Extracted records section start
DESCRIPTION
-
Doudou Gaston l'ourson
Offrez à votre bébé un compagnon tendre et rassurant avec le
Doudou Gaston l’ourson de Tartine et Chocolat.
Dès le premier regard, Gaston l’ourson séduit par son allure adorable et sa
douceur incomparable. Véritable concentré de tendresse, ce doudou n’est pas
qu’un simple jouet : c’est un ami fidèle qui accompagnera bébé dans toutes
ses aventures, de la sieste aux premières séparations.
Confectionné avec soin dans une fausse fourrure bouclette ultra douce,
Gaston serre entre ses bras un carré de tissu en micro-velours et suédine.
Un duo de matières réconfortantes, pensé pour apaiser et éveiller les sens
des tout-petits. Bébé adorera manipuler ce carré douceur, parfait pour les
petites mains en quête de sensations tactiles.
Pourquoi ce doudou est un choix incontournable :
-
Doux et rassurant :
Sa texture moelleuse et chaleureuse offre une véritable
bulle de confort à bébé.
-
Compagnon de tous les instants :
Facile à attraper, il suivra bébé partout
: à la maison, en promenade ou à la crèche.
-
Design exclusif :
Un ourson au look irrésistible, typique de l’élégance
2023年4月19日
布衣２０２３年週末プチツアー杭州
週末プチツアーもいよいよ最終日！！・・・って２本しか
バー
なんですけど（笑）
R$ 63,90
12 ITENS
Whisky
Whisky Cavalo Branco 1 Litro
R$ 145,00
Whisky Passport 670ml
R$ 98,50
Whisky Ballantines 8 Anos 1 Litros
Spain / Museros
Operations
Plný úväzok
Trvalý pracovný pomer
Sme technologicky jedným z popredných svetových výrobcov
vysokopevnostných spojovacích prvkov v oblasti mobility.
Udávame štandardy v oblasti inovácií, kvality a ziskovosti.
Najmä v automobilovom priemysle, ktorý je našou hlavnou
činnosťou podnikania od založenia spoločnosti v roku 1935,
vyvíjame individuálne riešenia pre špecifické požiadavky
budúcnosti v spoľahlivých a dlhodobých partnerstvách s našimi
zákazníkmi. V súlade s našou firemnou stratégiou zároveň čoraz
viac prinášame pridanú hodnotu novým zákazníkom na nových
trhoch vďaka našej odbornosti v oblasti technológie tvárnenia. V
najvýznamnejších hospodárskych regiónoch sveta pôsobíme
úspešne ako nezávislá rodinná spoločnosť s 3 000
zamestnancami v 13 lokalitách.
Extracted records section end
Exercise description:
Please return every line of the records above that contains the word "avec".

Reply to the task:
Offrez à votre bébé un compagnon tendre et rassurant avec le
Confectionné avec soin dans une fausse fourrure bouclette ultra douce,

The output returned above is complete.